Prior to the selection of a disposal method for unexploded ordnance (UXO), a determination must be made of the ordnance type and what filler material it contains. The materials can range from standard military explosives to chemical agents to inert simulants. Currently, trained UXO experts perform this determination using external markings and visual examination. Many times the UXO has weathered or corroded and the markings and external visual cues are deteriorated or absent. If a positive determination cannot be made that the UXO is free of explosives or chemicals, all questionable UXO are required to be treated as explosive- or chemical-filled, so the cost of clearance and disposal operations is greatly increased. If a less conservative approach is used, accidents can occur that lead to injury or loss of life. There is the need for a means of quickly and accurately determining the fill of UXO to permit the rapid disposition of inert or empty rounds and proper handling of explosive- or chemical-filled UXO.

The objective of this project was to evaluate a neutron-based, non-intrusive inspection technique called Associated Particle Imaging (API) for use as a man-portable sensor that discriminates the fill of unexploded ordnance (UXO) found on the ground surface or partially buried. The goal is to have a sensor weighing less than 80 pounds (35 kilograms) that can be carried or wheeled into place and provide identification of the munitions fill within a few minutes. Objectives of this project were to conduct experiments with a lab-based system to determine the performance capability of API, including the probability of detection and false alarm.

Technical Approach

Monoenergetic 14 MeV neutrons are emitted from a small electronic generator that employs the deuteron-tritium nuclear reaction. An alpha particle is emitted directly opposite to the neutron. In the API technique, the alpha particle is detected using a position-sensitive detector so the direction of the outgoing neutron is known. An outgoing neutron that interacts in the target volume can produce gamma rays, the energy of which is measured by nearby detectors. By using the time of flight between detection of the alpha particle and the gamma ray, the location of the neutron reaction is known. The gamma ray spectra are analyzed for each voxel to determine the amount of carbon, oxygen, and nitrogen in the target volume and, therefore, the material present. Because of the “electronic collimation” of the neutrons, the background from surrounding material is greatly reduced, leading to improved performance compared to other non-API-based neutron sensors. Furthermore, a separate background measurement is not required, reducing overall inspection time.

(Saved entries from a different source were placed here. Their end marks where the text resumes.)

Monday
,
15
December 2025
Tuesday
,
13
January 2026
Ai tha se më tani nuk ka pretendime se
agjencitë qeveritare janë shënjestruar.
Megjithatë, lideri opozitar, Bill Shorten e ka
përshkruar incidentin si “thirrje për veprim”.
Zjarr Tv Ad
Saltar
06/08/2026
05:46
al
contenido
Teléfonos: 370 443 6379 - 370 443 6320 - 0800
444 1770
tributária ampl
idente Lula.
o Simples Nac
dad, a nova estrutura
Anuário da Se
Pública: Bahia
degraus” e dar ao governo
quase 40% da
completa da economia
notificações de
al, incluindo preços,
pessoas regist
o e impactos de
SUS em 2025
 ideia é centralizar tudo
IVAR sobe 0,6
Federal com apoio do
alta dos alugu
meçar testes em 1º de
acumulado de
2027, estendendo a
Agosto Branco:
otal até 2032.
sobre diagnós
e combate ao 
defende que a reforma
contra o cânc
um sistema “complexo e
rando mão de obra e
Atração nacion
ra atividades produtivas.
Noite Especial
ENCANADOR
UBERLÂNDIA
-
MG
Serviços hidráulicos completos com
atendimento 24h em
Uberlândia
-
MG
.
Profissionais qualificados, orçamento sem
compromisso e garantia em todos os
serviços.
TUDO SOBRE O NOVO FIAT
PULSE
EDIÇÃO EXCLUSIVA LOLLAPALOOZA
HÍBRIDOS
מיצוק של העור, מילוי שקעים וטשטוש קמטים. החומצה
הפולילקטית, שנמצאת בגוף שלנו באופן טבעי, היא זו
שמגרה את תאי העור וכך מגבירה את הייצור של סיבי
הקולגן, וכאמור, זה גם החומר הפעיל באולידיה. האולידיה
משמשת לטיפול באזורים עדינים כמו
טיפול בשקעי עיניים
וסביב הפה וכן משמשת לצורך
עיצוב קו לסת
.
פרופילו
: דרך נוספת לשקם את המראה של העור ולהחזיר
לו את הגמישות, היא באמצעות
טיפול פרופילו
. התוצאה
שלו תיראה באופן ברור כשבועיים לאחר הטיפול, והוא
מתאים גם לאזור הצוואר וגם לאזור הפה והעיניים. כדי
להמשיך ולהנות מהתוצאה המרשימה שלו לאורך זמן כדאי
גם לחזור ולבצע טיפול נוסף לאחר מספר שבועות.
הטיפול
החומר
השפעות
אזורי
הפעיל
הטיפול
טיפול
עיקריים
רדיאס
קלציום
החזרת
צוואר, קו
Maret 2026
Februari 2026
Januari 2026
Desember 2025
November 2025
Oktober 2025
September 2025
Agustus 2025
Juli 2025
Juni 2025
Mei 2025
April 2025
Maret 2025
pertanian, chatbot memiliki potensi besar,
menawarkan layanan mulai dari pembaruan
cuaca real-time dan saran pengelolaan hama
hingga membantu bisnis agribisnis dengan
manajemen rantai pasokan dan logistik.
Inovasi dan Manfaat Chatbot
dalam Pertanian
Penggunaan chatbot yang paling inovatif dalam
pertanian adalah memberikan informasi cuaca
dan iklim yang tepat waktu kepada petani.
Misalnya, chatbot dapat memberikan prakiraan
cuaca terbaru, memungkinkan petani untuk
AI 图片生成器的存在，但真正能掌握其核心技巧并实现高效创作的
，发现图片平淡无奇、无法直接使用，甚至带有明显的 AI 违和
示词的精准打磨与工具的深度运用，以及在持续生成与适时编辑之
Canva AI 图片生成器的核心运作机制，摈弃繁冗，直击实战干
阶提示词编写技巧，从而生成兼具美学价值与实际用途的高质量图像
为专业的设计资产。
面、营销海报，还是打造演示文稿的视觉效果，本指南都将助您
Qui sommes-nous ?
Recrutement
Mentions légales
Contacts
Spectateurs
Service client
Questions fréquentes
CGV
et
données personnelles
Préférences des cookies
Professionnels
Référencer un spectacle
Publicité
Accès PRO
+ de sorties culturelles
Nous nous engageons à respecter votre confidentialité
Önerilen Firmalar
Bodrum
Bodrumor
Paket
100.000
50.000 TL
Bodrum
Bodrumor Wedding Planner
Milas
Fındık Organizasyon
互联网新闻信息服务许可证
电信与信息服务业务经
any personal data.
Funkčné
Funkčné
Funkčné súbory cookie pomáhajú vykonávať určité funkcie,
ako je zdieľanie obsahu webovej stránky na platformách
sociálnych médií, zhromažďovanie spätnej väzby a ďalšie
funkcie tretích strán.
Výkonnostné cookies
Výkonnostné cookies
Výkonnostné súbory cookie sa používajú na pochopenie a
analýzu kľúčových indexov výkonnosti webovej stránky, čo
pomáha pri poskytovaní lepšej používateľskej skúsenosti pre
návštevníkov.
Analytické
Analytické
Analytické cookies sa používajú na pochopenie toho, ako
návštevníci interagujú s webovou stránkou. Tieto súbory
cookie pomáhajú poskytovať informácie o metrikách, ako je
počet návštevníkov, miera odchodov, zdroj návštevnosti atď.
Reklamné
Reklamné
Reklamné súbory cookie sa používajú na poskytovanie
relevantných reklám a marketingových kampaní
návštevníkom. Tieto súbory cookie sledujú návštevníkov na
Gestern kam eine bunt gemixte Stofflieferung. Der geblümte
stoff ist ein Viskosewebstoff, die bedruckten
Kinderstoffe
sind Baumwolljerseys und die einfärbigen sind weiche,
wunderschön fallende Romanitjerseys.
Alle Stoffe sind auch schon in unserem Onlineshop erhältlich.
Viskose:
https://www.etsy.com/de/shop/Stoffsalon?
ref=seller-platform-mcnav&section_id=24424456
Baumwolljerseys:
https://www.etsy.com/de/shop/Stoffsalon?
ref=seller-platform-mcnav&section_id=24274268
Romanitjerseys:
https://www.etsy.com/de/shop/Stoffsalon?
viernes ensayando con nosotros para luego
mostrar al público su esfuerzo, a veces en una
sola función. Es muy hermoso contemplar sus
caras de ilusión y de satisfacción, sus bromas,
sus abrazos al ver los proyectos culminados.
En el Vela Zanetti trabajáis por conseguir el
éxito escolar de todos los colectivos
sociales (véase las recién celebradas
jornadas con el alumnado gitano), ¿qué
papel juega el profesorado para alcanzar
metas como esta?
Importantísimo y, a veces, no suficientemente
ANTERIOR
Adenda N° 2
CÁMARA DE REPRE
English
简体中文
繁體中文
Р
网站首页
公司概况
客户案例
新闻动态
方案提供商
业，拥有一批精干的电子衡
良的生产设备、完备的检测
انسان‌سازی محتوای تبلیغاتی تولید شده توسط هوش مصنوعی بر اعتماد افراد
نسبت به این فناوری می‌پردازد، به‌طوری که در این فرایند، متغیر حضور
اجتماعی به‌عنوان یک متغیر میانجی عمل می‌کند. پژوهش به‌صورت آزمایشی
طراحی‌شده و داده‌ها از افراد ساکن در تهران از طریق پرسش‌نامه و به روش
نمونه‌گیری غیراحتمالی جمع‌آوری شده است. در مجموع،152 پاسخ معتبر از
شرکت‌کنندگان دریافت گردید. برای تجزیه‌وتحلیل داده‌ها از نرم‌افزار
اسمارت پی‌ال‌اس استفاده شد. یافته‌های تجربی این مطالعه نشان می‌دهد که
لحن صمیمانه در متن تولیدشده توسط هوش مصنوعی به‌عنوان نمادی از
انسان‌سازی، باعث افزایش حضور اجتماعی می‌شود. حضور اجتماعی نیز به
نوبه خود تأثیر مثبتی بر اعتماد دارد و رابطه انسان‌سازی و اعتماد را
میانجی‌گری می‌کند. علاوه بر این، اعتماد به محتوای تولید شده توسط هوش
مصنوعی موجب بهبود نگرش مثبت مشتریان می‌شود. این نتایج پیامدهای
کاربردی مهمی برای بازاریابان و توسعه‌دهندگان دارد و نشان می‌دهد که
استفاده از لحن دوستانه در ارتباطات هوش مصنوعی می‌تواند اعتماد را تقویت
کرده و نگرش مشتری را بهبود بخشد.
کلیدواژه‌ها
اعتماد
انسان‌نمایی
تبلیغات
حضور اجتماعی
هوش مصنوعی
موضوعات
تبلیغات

The researchers initially conducted trade studies of various gamma ray and alpha particle detectors and high-speed electronics for use with a lab system. The API generator would be leased from its manufacturer and integrated into a lab system for the testing. SAIC later teamed with Applied Signal Technology, Inc., which provided a modified version of their API-based neu-VISION™ system used for explosives detection in vehicles. A number of experiments were conducted on a set of simulated UXO targets with inert and simulated explosives fills. Because of the lower output of the API neutron generator, only a subset of the desired measurements was made. However, the performance was good, with a probability of detection of 83% and a probability of false alarm of 3%. The performance and inspection time are expected to greatly improve with a stable, high-output API generator. Based on these results, a concept design and plan forward were developed.


The portable API system could be used during remediation efforts to quickly and safely identify UXO fills and separate explosives from inerts. The cost savings is significant compared to efforts where each of the munitions is assumed to be an explosive, leading to expensive excavation efforts. Based upon the results of the experiments, a concept design of a man-portable system was produced.